NOBLE MISSION can provide the feelgood story so coveted from Ascot officials by winning the Qipco Champion Stakes.

Those responsible for British Champions Day have this week been shuffled into a corner due to a rash of high-profile defections that has been exacerbated by a near-apocalyptic spell of weather.

While Ascot is entitled to feel a sense of misfortune, the debate should rightly continue over the position of Champions Day in the racing calendar.

There could, however, still be a happy ending. Champions Day has so far been best remembered for the exploits of the peerless Frankel, who won the Queen Elizabeth II Stakes and Champion Stakes in consecutive seasons.

How appropriate it would be, then, if his full brother, Noble Mission, ploughed through the mud to take gold in the Champion.

Lady Cecil's colt will, of course, have plenty of support from punters acting from the heart.

But with the rain continuing to fall, he rates an entirely sensible solution for those opposed to the estimable Cirrus Des Aigles, who won the race in 2011 but is now eight years old.

Noble Mission is no spring chicken at five, but his renaissance this season has been pretty startling.

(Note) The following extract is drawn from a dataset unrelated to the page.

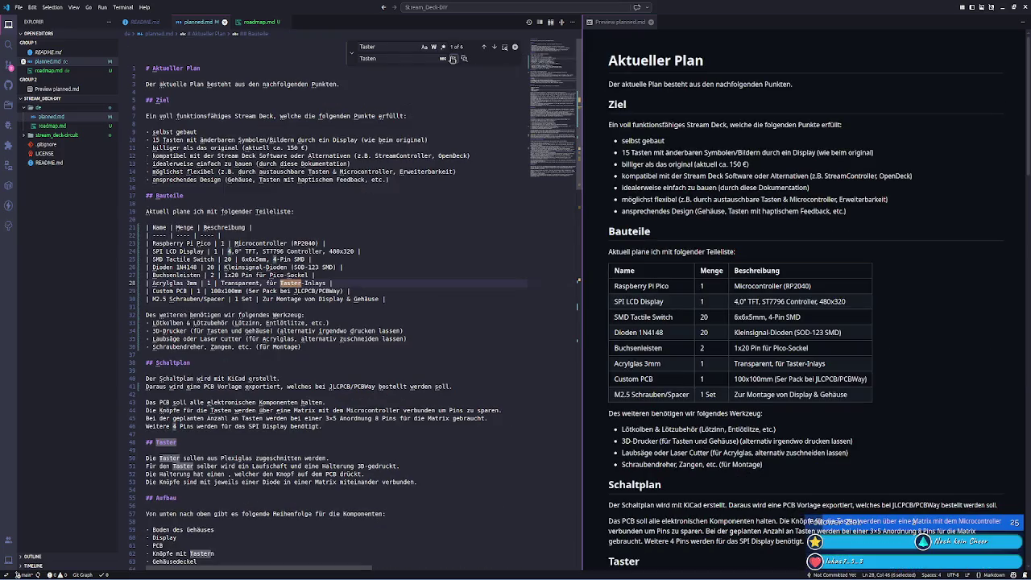
# - Replace the remaining Taster matches on lines 28–69, fixing a Tastenn typo, then return to roadmap.md
pyautogui.click(453, 58)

The Khalid Abdullah-trained entire claimed four races on the spin from April to June, with subsequent Hardwicke Stakes winner Telescope twice on the receiving end of a battering at Sandown and at Chester.

He was successful twice at Group One level when victorious in Tatersalls Gold Cup at the Curragh and in the Grand Prix de Saint-Cloud in France, which he was awarded after the winner Spiritjim subsequently tested positive for a banned substance.

Noble Mission adores competing in bog-like conditions and could feasibly have the field strung out from the outset under the trusty James Doyle.

His ample reserves of stamina could leave his rivals floundering in the Ascot mud and he can sign off his career on a winning note.